New Orleans' defense is top-five against the run and average against the pass, while on offense they are slinging the ball wherever they please with Drew Brees on Michael Thomas. The Superdome is a frightening place to play in the postseason – just ask the 2009 Vikings – regardless of the fact that the Saints are 6-2 at home this season with three other near losses at home.
Another house of horrors for visiting teams, CenturyLink Field presents the 12th Man challenge that already gave the Vikings problems a few weeks back on Monday Night Football.
Seattle owns a top-five offense that can pound the rock with Chris Carson while Russell Wilson makes opposing defenses pay with his arm and legs. Their defense isn't stout, with a bottom-five pass defense leading the way to opponents averaging 24.6 points per game.
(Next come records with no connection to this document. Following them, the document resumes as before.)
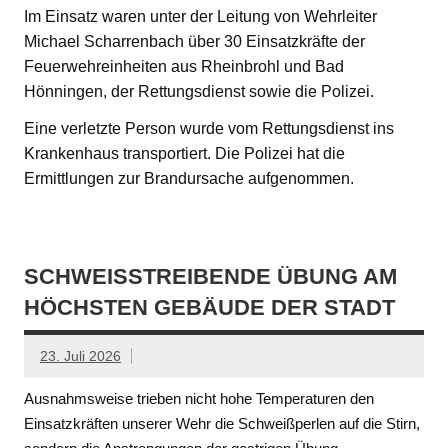
Im Einsatz waren unter der Leitung von Wehrleiter
Michael Scharrenbach über 30 Einsatzkräfte der
Feuerwehreinheiten aus Rheinbrohl und Bad
Hönningen, der Rettungsdienst sowie die Polizei.
Eine verletzte Person wurde vom Rettungsdienst ins
Krankenhaus transportiert. Die Polizei hat die
Ermittlungen zur Brandursache aufgenommen.
SCHWEISSTREIBENDE ÜBUNG AM H
ÖCHSTEN GEBÄUDE DER STADT
23. Juli 2026
Ausnahmsweise trieben nicht hohe Temperaturen den
Einsatzkräften unserer Wehr die Schweißperlen auf die Stirn,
Minnesota could score on them for sure, but can Mike Zimmer's defense slow down Wilson at home? The track record with Zimmer's defenses in big road games says they can't.
The top pass defense in the league is led by a fierce pass rush in San Francisco, but the 'Niners have been cracking late in the season. They are coming off a home loss to the Falcons, which followed a 48-46 road win over the Saints. Matt Ryan and Drew Brees combined for 600 yards, seven touchdowns and no interceptions.
San Fran's offense is diverse with numerous weapons for Jimmy Garoppolo, including tight end George Kittle and a trio of running backs in Tevin Coleman Raheem Mostert and Matt Breida. But at the end of the day, the 49ers are 3-3 after starting the season 8-1, so they might be prime for a first-round upset.
Vikings would be fortunate to get the 49ers
No team wants to play at Lambeau in January or at Seattle or New Orleans in any playoff game, but San Francisco is far and away the most appealing for a number of reasons.
- 3-3 in their last six games with defensive letdowns in the last two.
- Jimmy Garoppolo is interception-prone (11 this season).
- No truly frightening receivers like Seattle, Green Bay and New Orleans have.
- Roster loaded with players who haven't experienced the playoffs.
- Weather in San Francisco (Santa Clara, technically) is sure to be decent at worst.
If the Vikings were to draw the 49ers in the first round, they'd set themselves up for a chance in the divisional round at Green Bay or New Orleans (whoever finishes as the No. 1 seed).
Nothing is ideal as the No. 6 seed, but that might be the best path for the Vikings if the No. 6 is in their future.